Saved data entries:
* begin *
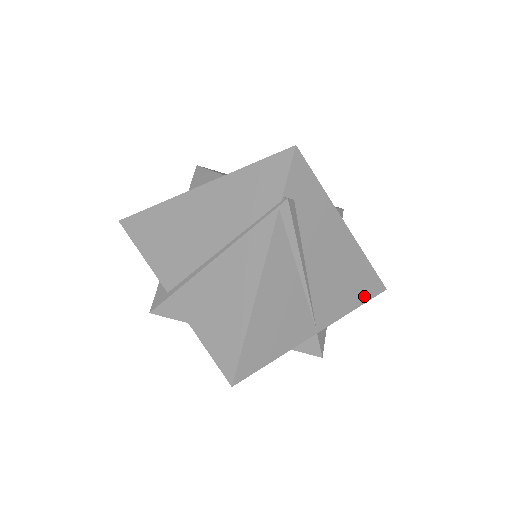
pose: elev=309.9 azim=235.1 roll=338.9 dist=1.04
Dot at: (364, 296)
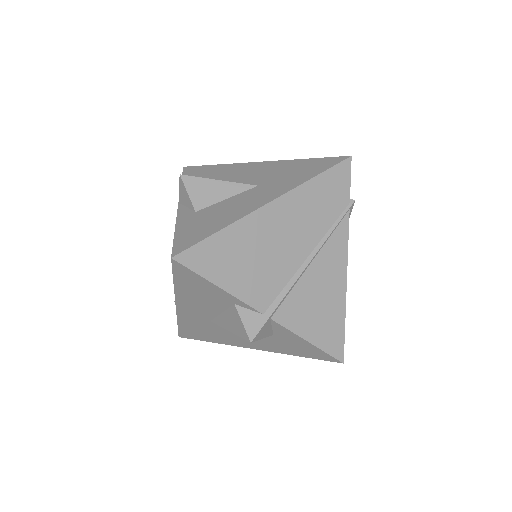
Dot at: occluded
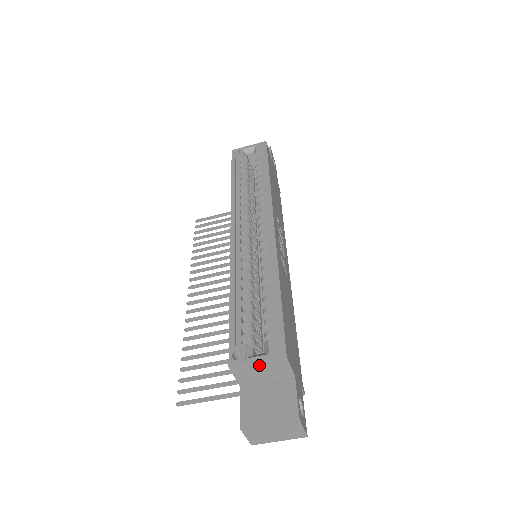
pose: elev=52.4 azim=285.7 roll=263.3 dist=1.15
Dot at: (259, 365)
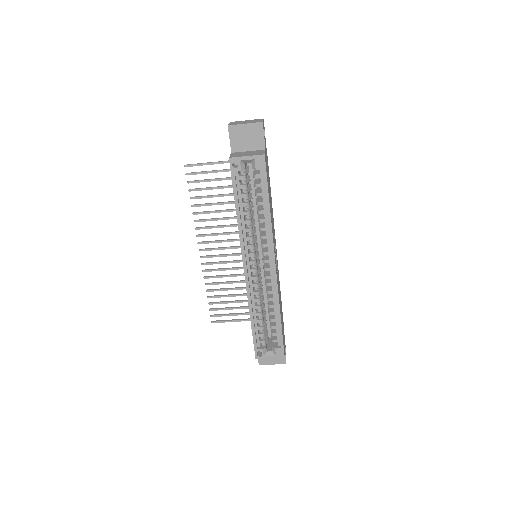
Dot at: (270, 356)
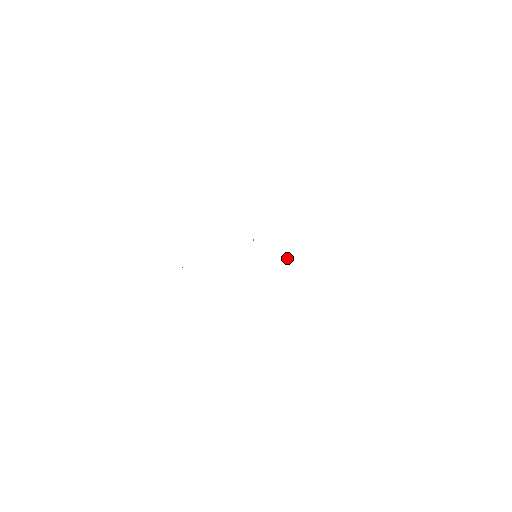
* end *
* begin *
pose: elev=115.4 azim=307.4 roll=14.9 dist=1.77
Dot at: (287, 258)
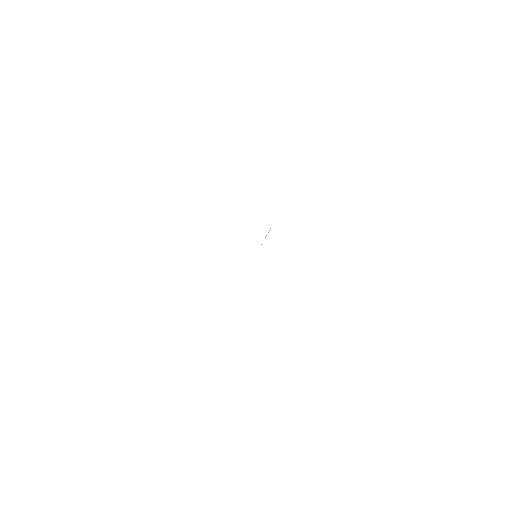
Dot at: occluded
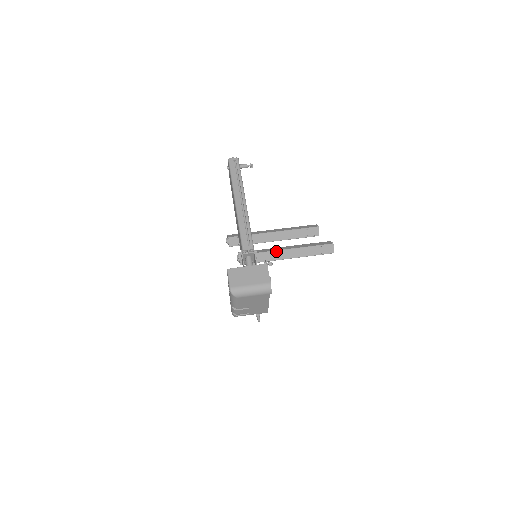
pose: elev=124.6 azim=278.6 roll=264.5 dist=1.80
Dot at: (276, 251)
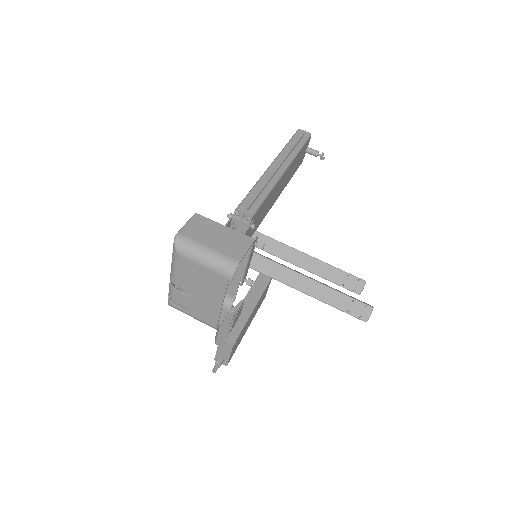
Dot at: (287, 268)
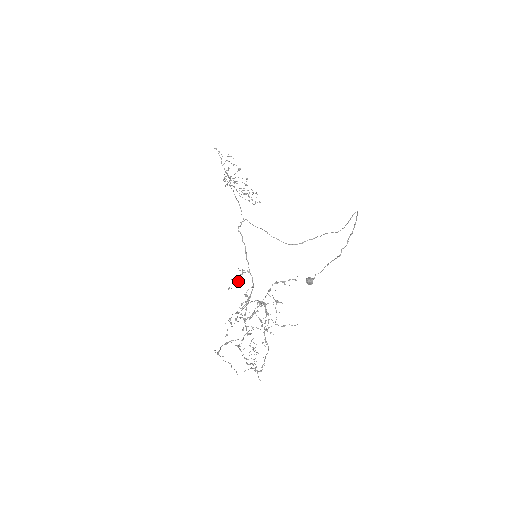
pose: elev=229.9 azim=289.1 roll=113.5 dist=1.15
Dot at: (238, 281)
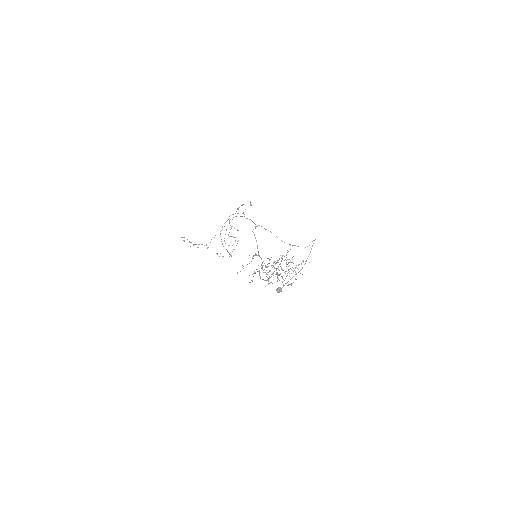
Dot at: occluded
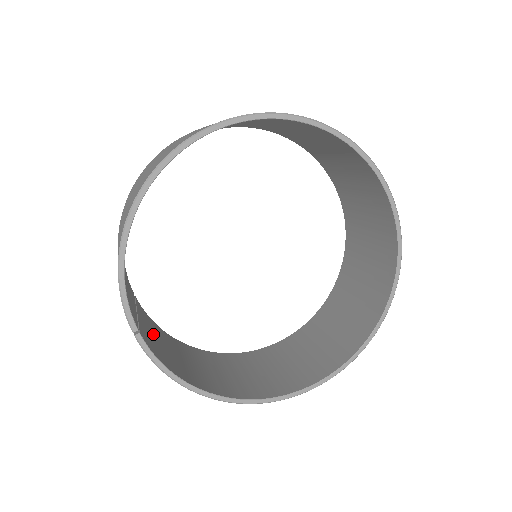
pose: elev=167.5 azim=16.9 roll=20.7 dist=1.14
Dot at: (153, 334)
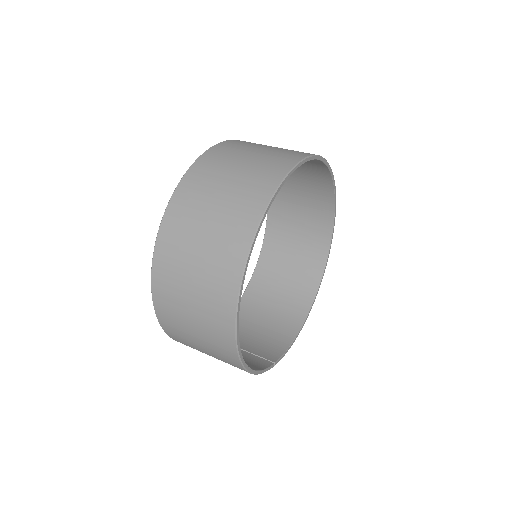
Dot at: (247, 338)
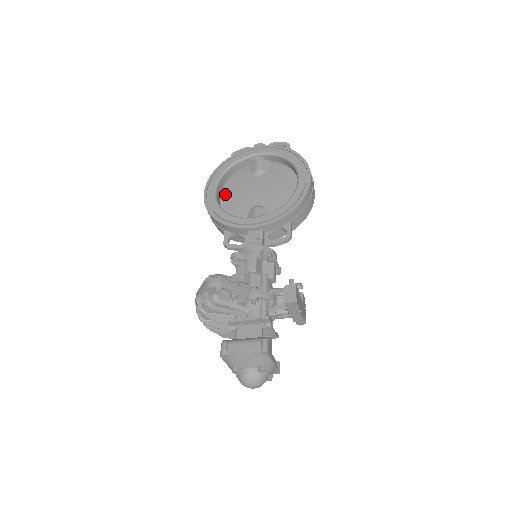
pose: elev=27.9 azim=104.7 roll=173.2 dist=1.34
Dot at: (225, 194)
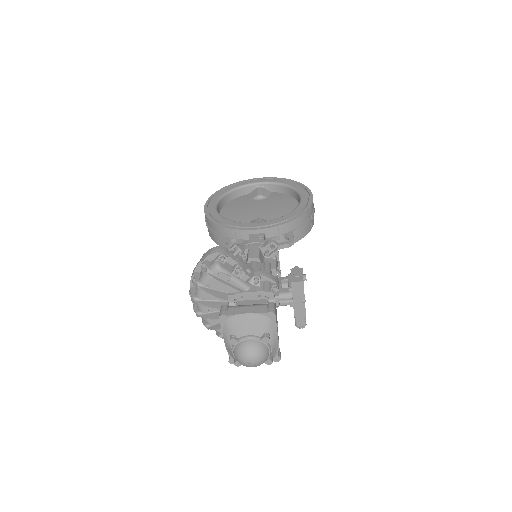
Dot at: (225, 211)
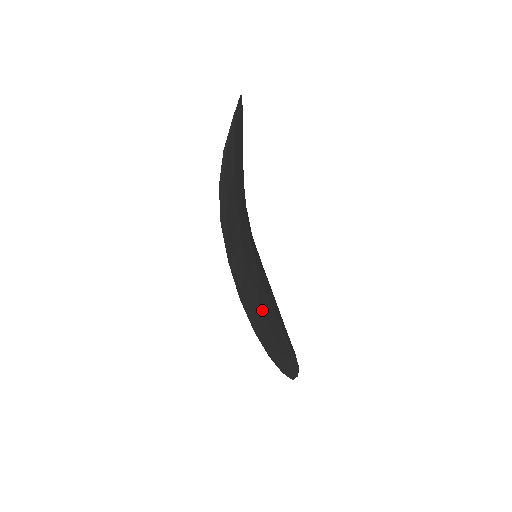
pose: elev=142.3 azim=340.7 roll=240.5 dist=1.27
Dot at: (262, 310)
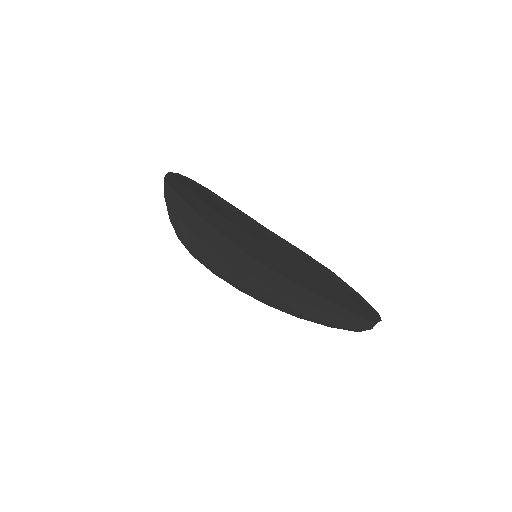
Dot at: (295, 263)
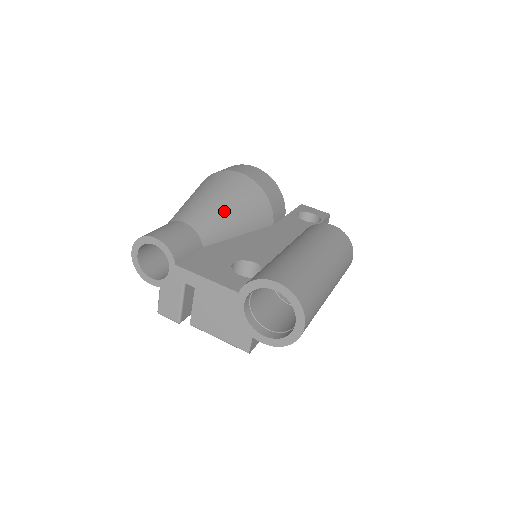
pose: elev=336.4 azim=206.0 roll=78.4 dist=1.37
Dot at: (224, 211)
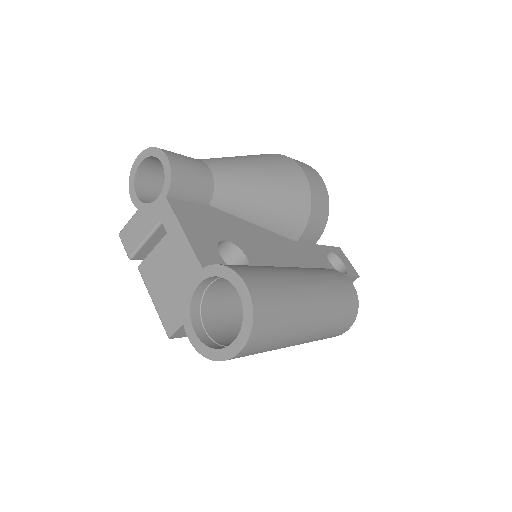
* end *
Rewrite the lines from the one containing "pose: elev=52.4 azim=285.7" up to and including the one containing "Dot at: (270, 356)", replacing "dist" with "distance" and leaving everything else unchanged. Omit the pictures from your answer.

pose: elev=52.4 azim=285.7 roll=263.3 distance=1.15
Dot at: (259, 365)
Dot at: (270, 356)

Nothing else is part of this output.